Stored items
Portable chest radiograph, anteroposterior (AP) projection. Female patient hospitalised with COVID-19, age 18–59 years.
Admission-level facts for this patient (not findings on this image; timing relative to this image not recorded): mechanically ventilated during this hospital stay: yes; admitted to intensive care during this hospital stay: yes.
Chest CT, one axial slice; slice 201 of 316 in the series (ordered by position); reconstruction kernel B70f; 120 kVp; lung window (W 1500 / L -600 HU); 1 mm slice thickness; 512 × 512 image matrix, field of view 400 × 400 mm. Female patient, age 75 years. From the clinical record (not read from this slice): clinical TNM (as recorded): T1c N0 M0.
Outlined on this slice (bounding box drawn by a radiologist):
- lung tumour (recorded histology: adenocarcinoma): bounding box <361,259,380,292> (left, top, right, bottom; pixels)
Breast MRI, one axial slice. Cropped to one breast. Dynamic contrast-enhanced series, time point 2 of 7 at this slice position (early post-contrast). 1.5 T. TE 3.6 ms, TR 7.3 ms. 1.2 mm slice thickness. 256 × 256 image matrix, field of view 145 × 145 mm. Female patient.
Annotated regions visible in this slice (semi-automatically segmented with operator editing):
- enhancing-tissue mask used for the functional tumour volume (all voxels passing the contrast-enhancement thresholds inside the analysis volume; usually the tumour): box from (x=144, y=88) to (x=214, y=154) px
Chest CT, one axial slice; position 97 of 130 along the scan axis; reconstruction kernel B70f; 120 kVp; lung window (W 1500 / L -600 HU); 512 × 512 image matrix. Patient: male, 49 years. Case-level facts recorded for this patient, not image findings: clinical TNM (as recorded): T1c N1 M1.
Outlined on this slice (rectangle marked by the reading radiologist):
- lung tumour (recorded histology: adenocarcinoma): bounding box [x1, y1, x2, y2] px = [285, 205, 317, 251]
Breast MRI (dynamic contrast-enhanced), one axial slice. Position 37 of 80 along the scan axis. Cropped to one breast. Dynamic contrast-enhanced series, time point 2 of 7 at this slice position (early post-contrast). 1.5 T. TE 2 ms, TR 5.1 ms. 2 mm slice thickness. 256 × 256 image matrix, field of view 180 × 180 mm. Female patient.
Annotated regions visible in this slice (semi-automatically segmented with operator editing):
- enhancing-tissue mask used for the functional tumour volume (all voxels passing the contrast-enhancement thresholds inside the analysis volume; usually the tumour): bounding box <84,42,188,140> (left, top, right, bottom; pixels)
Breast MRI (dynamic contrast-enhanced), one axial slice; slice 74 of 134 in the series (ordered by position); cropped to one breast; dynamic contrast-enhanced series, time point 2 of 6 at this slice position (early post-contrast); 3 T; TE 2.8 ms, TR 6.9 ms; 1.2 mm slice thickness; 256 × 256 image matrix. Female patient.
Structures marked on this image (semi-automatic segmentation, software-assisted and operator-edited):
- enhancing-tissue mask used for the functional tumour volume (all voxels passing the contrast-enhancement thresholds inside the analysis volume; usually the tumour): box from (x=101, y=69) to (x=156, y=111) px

_What is expected_
Exact duplication is required for the lines above, from the line that contains "Chest CT, one axial slice; position" to the line that contains "Outlined on this slice (rectangle", inclusive; omit all others.

_The answer_
Chest CT, one axial slice; position 97 of 130 along the scan axis; reconstruction kernel B70f; 120 kVp; lung window (W 1500 / L -600 HU); 512 × 512 image matrix. Patient: male, 49 years. Case-level facts recorded for this patient, not image findings: clinical TNM (as recorded): T1c N1 M1.
Outlined on this slice (rectangle marked by the reading radiologist):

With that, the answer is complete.